**Records provided**:
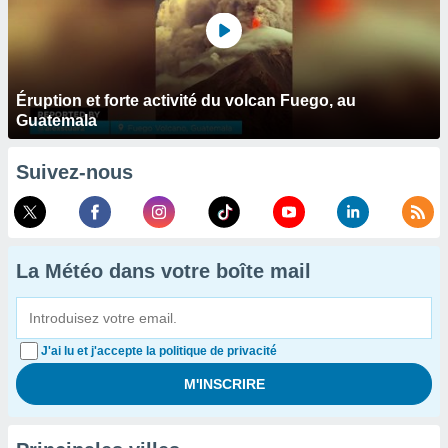
Éruption et forte activité du volcan Fuego, au
Guatemala
Suivez-nous
La Météo dans votre boîte mail
J'ai lu et j'accepte la politique de privacité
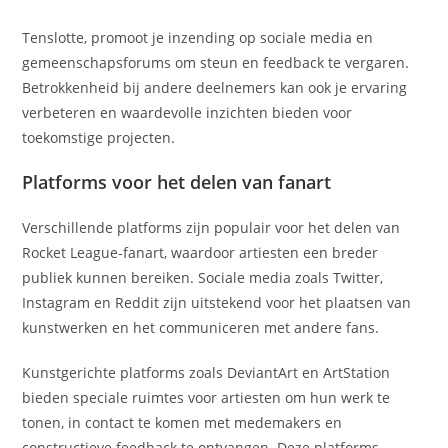
Tenslotte, promoot je inzending op sociale media en
gemeenschapsforums om steun en feedback te vergaren.
Betrokkenheid bij andere deelnemers kan ook je ervaring
verbeteren en waardevolle inzichten bieden voor
toekomstige projecten.
Platforms voor het delen van fanart
Verschillende platforms zijn populair voor het delen van
Rocket League-fanart, waardoor artiesten een breder
publiek kunnen bereiken. Sociale media zoals Twitter,
Instagram en Reddit zijn uitstekend voor het plaatsen van
kunstwerken en het communiceren met andere fans.
Kunstgerichte platforms zoals DeviantArt en ArtStation
bieden speciale ruimtes voor artiesten om hun werk te
tonen, in contact te komen met medemakers en
constructieve feedback te ontvangen. Deze platforms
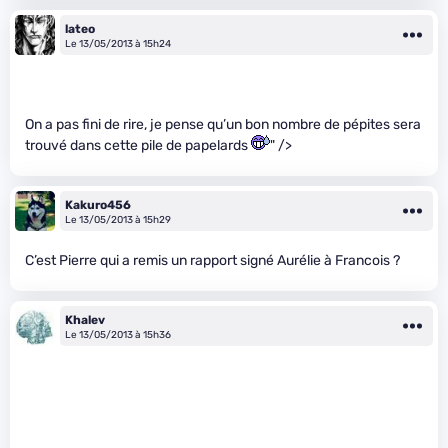
lateo
Le 13/05/2013 à 15h24
On a pas fini de rire, je pense qu’un bon nombre de pépites sera
trouvé dans cette pile de papelards
" />
Kakuro456
Le 13/05/2013 à 15h29
C’est Pierre qui a remis un rapport signé Aurélie à Francois ?
Khalev
Le 13/05/2013 à 15h36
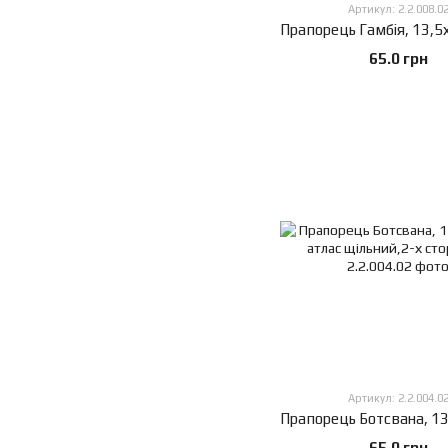
Артикул: 2.2.008.0
65.0 грн
Артикул: 2.2.004.0
65.0 грн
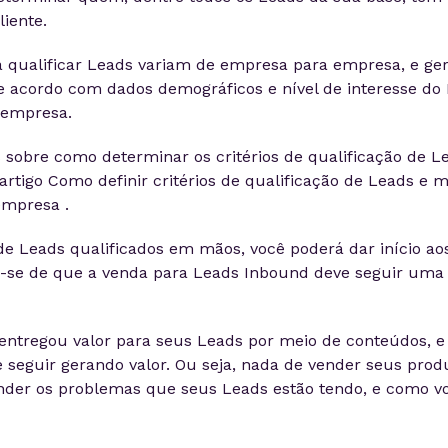
liente.
ra qualificar Leads variam de empresa para empresa, e ge
e acordo com dados demográficos e nível de interesse do
 empresa.
 sobre como determinar os critérios de qualificação de L
artigo Como definir critérios de qualificação de Leads e m
empresa .
e Leads qualificados em mãos, você poderá dar início ao
-se de que a venda para Leads Inbound deve seguir um
 entregou valor para seus Leads por meio de conteúdos, e
 seguir gerando valor. Ou seja, nada de vender seus prod
nder os problemas que seus Leads estão tendo, e como v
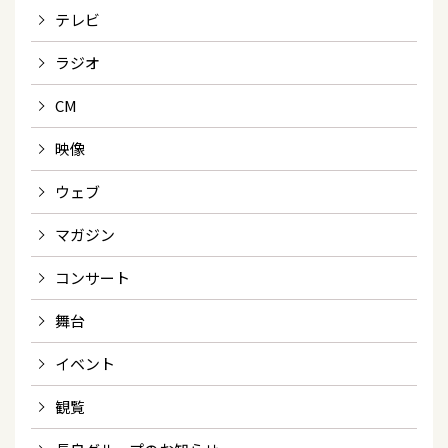
テレビ
ラジオ
CM
映像
ウェブ
マガジン
コンサート
舞台
イベント
観覧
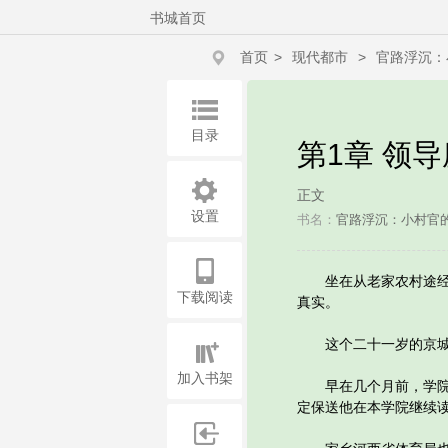
书城首页
首页
>
现代都市
>
官路浮沉：
目录
第1章 领
正文
设置
书名：
官路浮沉：小村官
坐在从老家农村途经县
下载阅读
真实。
这个二十一岁的京城大
加入书架
早在几个月前，学院领
定保送他在本学院继续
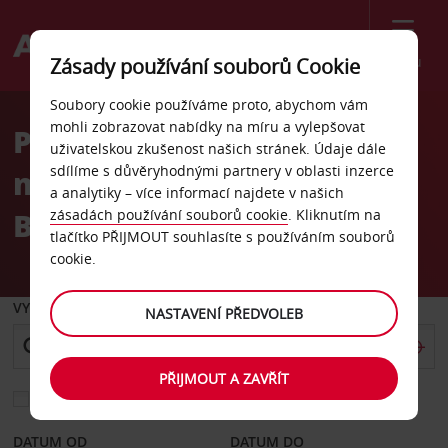
Menu
Zásady používání souborů Cookie
Welcome
Soubory cookie používáme proto, abychom vám
to
mohli zobrazovat nabídky na míru a vylepšovat
Pronájem auta
Avis
uživatelskou zkušenost našich stránek. Údaje dále
sdílíme s důvěryhodnými partnery v oblasti inzerce
mezinárodní letiště V.C.
a analytiky – více informací najdete v našich
Bird
zásadách používání souborů cookie
. Kliknutím na
tlačítko PŘIJMOUT souhlasíte s používáním souborů
cookie.
VYZVEDNOUT Z
NASTAVENÍ PŘEDVOLEB
PŘIJMOUT A ZAVŘÍT
Vyberte si jiné místo vrácení
DATUM OD
DATUM DO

**What is needed**: Lay out every line of text in the data above as a Markdown table with two columns, Row and Line, numbering the rows and leaving out blank lines. Leave the pictures out of your answer.

**Task solution**:
| Row | Line |
|---|---|
| 1 | Éruption et forte activité du volcan Fuego, au |
| 2 | Guatemala |
| 3 | Suivez-nous |
| 4 | La Météo dans votre boîte mail |
| 5 | J'ai lu et j'accepte la politique de privacité |
| 6 | Tenslotte, promoot je inzending op sociale media en |
| 7 | gemeenschapsforums om steun en feedback te vergaren. |
| 8 | Betrokkenheid bij andere deelnemers kan ook je ervaring |
| 9 | verbeteren en waardevolle inzichten bieden voor |
| 10 | toekomstige projecten. |
| 11 | Platforms voor het delen van fanart |
| 12 | Verschillende platforms zijn populair voor het delen van |
| 13 | Rocket League-fanart, waardoor artiesten een breder |
| 14 | publiek kunnen bereiken. Sociale media zoals Twitter, |
| 15 | Instagram en Reddit zijn uitstekend voor het plaatsen van |
| 16 | kunstwerken en het communiceren met andere fans. |
| 17 | Kunstgerichte platforms zoals DeviantArt en ArtStation |
| 18 | bieden speciale ruimtes voor artiesten om hun werk te |
| 19 | tonen, in contact te komen met medemakers en |
| 20 | constructieve feedback te ontvangen. Deze platforms |
| 21 | lateo |
| 22 | Le 13/05/2013 à 15h24 |
| 23 | On a pas fini de rire, je pense qu’un bon nombre de pépites sera |
| 24 | trouvé dans cette pile de papelards |
| 25 | " /> |
| 26 | Kakuro456 |
| 27 | Le 13/05/2013 à 15h29 |
| 28 | C’est Pierre qui a remis un rapport signé Aurélie à Francois ? |
| 29 | Khalev |
| 30 | Le 13/05/2013 à 15h36 |
| 31 | Артикул: 2.2.008.0 |
| 32 | 65.0 грн |
| 33 | Артикул: 2.2.004.0 |
| 34 | 65.0 грн |
| 35 | liente. |
| 36 | ra qualificar Leads variam de empresa para empresa, e ge |
| 37 | e acordo com dados demográficos e nível de interesse do |
| 38 |  empresa. |
| 39 |  sobre como determinar os critérios de qualificação de L |
| 40 | artigo Como definir critérios de qualificação de Leads e m |
| 41 | empresa . |
| 42 | e Leads qualificados em mãos, você poderá dar início ao |
| 43 | -se de que a venda para Leads Inbound deve seguir um |
| 44 |  entregou valor para seus Leads por meio de conteúdos, e |
| 45 |  seguir gerando valor. Ou seja, nada de vender seus prod |
| 46 | nder os problemas que seus Leads estão tendo, e como v |
| 47 | テレビ |
| 48 | ラジオ |
| 49 | CM |
| 50 | 映像 |
| 51 | ウェブ |
| 52 | マガジン |
| 53 | コンサート |
| 54 | 舞台 |
| 55 | イベント |
| 56 | 観覧 |
| 57 | 书城首页 |
| 58 | 首页 |
| 59 | > |
| 60 | 现代都市 |
| 61 | > |
| 62 | 官路浮沉： |
| 63 | 目录 |
| 64 | 第1章 领 |
| 65 | 正文 |
| 66 | 设置 |
| 67 | 书名： |
| 68 | 官路浮沉：小村官 |
| 69 | 坐在从老家农村途经县 |
| 70 | 下载阅读 |
| 71 | 真实。 |
| 72 | 这个二十一岁的京城大 |
| 73 | 加入书架 |
| 74 | 早在几个月前，学院领 |
| 75 | 定保送他在本学院继续 |
| 76 | Menu |
| 77 | Zásady používání souborů Cookie |
| 78 | Welcome |
| 79 | Soubory cookie používáme proto, abychom vám |
| 80 | to |
| 81 | mohli zobrazovat nabídky na míru a vylepšovat |
| 82 | Pronájem auta |
| 83 | Avis |
| 84 | uživatelskou zkušenost našich stránek. Údaje dále |
| 85 | sdílíme s důvěryhodnými partnery v oblasti inzerce |
| 86 | mezinárodní letiště V.C. |
| 87 | a analytiky – více informací najdete v našich |
| 88 | Bird |
| 89 | zásadách používání souborů cookie |
| 90 | . Kliknutím na |
| 91 | tlačítko PŘIJMOUT souhlasíte s používáním souborů |
| 92 | cookie. |
| 93 | VYZVEDNOUT Z |
| 94 | NASTAVENÍ PŘEDVOLEB |
| 95 | PŘIJMOUT A ZAVŘÍT |
| 96 | Vyberte si jiné místo vrácení |
| 97 | DATUM OD |
| 98 | DATUM DO |